Pour participer à cette égalité réelle et en « faire la preuve », l’entreprise doit profondément changer son modèle d’action. Cela requiert de pouvoir s’appuyer sur une stratégie claire et ambitieuse, qui s’attachera à dire quelles transformations l’entreprise veut obtenir, quels résultats concrets elle vise et comment elle les mesure, au-delà des indicateurs. Un « effet observable » pourrait s’incarner, par exemple, à travers un changement de représentations, chez les hommes et les femmes de l’entreprise, autour de la parentalité. Ou encore à travers une évolution de la réalité des prises de parole des femmes et des hommes de l’entreprise : des femmes qui ne se posent plus de questions avant de prendre la parole en public et qui sont écoutées et entendues au même titre que leurs pairs masculins.
Cette stratégie doit se travailler sur le terrain, au plus près de l’activité. Il s’agit d’encourager une discussion et des actions innovantes socialement de façon à participer à l’évolution des mentalités et aller bien au-delà des obligations légales. C’est parce que l’entreprise aura réellement accompagné la mise en œuvre au plus près du travail quotidien qu’elle pourra faire la preuve de sa contribution et restaurer la confiance nécessaire à l’engagement de ses salariés et de l’ensemble de ses parties prenantes dans son projet.
« Pour participer à cette égalité réelle et en faire la preuve, l’entreprise doit profondément changer son modèle d’action. »
Au-delà des obligations légales, des pistes d’actions concrètes
Comment concrètement agir sur les représentations et construire des organisations du travail plus égalitaires ?
Les éléments de réponse se trouvent à plusieurs endroits de l’organisation, en miroir de ces fameuses «couches dures».

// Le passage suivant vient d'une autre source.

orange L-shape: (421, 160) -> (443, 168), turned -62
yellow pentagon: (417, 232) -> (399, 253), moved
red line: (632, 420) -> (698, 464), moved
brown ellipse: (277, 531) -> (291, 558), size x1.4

Au-delà des obligations légales (égalité salariale, parité dans les instances représentatives du personnel, mixité au sein des conseils d’administration, etc.), œuvrer à l’égalité professionnelle réelle, c’est aussi intégrer cette dimension au plus haut niveau de l’entreprise, dans les orientations stratégiques. C’est aussi agir sur les règles qui organisent le travail, que l’on pense neutres mais qui créent en réalité des situations différenciées entre les hommes et femmes, en matière de santé, rémunération, carrière. Ou encore, requestionner les relations sociales et professionnelles à l’aune de cette dimension, en travaillant notamment les conflictualités.
Pour agir, Plein Sens propose de s’appuyer sur le travail et l’activité elle-même, selon des modes opératoires qui permettent l’appropriation par tout le corps social des transformations :
- En partant des vécus et expériences au travail des femmes et des hommes, pour produire une analyse fondée sur le croisement des concepts et du terrain et éviter ainsi de tomber dans le piège des catégorisations et des stéréotypes.
- En instruisant le dialogue social et professionnel sur le sujet de l’égalité professionnelle, par l’implication des acteurs à tous les niveaux de l’entreprise, jusqu’à l’unité de travail. Car ce sont du dialogue et du débat que naissent les consensus et donc les pactes.
Mettre en discussion collectivement le sujet de l’égalité professionnelle par le prisme des vécus au travail est primordial pour croiser les regards, les vécus, les perceptions et les approches, pour trouver le commun et ne pas faire scission (ou sécession) et continuer à faire collectif dans une organisation en évolution.
Cet article a également fait l’objet d’une publication sur le site d’information spécialisé actuEL-RH le 10 mai 2022 dans le cadre d’un partenariat.